Wellcome Centre for Cell Biology, School of Biological Sciences, University of Edinburgh, Edinburgh, United Kingdom.
Advanced ICT Research Institute Kobe, National Institute of Information and Communications Technology, Kobe, Japan.
Elife. 2018 May 29;7:e33465. doi: 10.7554/eLife.33465.
Non-centrosomal microtubule organizing centers (MTOCs) are important for microtubule organization in many cell types. In fission yeast , the protein Mto1, together with partner protein Mto2 (Mto1/2 complex), recruits the γ-tubulin complex to multiple non-centrosomal MTOCs, including the nuclear envelope (NE). Here, we develop a comparative-interactome mass spectrometry approach to determine how Mto1 localizes to the NE. Surprisingly, we find that Mto1, a constitutively cytoplasmic protein, docks at nuclear pore complexes (NPCs), via interaction with exportin Crm1 and cytoplasmic FG-nucleoporin Nup146. Although Mto1 is not a nuclear export cargo, it binds Crm1 via a nuclear export signal-like sequence, and docking requires both Ran in the GTP-bound state and Nup146 FG repeats. In addition to determining the mechanism of MTOC formation at the NE, our results reveal a novel role for Crm1 and the nuclear export machinery in the stable docking of a cytoplasmic protein complex at NPCs.
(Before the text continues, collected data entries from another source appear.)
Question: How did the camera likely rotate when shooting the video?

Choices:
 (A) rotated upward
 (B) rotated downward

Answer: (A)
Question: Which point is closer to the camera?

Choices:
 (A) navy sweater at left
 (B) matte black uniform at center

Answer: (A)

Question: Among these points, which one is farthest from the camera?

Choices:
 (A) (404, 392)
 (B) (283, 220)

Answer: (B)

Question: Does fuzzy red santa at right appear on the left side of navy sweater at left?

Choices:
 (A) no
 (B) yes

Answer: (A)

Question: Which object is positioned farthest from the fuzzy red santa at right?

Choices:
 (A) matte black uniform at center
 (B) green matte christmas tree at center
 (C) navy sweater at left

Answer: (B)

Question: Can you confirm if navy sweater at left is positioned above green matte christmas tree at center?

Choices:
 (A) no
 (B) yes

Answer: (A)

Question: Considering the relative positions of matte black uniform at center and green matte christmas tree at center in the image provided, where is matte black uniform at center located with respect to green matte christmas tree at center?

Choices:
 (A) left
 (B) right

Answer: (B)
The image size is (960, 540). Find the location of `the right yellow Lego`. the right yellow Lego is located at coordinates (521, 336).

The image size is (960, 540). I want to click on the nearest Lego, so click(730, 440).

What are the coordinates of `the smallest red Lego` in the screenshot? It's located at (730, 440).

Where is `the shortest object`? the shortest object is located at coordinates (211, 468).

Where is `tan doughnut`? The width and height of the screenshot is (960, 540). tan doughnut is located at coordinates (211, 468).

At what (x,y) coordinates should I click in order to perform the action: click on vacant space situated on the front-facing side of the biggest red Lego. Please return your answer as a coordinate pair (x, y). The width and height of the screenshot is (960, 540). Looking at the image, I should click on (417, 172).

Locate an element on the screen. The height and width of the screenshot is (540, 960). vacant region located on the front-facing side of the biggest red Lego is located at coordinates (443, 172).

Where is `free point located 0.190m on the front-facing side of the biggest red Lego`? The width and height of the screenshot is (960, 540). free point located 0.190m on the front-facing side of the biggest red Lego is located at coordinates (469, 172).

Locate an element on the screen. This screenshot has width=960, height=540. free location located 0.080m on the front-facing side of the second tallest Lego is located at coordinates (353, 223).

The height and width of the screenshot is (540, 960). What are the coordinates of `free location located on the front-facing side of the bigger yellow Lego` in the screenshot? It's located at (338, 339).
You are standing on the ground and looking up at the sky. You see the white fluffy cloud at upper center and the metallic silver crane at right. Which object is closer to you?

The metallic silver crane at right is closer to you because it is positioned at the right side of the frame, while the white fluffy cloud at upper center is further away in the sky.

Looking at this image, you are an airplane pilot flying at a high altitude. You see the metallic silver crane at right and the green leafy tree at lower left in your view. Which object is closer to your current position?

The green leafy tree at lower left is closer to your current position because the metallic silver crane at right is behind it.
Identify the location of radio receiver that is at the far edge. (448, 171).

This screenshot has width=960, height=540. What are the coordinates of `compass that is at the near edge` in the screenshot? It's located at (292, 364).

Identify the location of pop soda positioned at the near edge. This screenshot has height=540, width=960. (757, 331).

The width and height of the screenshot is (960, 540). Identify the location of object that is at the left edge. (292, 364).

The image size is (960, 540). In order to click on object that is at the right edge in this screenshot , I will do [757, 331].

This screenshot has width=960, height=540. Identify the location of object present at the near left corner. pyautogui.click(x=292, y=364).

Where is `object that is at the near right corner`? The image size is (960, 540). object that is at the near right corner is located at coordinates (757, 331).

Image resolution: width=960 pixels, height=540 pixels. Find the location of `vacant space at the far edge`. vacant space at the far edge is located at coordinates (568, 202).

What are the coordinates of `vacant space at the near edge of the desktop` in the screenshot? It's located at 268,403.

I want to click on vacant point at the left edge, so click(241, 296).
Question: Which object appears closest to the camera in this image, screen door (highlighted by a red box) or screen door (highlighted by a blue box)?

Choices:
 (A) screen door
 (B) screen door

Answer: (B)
非中心体微管组织中心(MTOC)对于许多细胞类型的微管组织都很重要。在裂殖酵母中,蛋白质 Mto1 与伴侣蛋白 Mto2(Mto1/2 复合物)一起将 γ-微管蛋白复合物招募到多个非中心体 MTOC,包括核膜(NE)。在这里,我们开发了一种比较相互作用组质谱法来确定 Mto1 如何定位到 NE。令人惊讶的是,我们发现 Mto1,一种组成型细胞质蛋白,通过与输出蛋白 Crm1 和细胞质 FG-核孔蛋白 Nup146 的相互作用,停靠在核孔复合物(NPC)上。尽管 Mto1 不是核输出货物,但它通过类似于核输出信号的序列与 Crm1 结合,并且对接需要 GTP 结合状态下的 Ran 和 Nup146 FG 重复序列。除了确定 NE 处 MTOC 形成的机制外,我们的结果还揭示了 Crm1 和核输出机制在细胞质蛋白复合物在 NPC 上的稳定停靠中的新作用。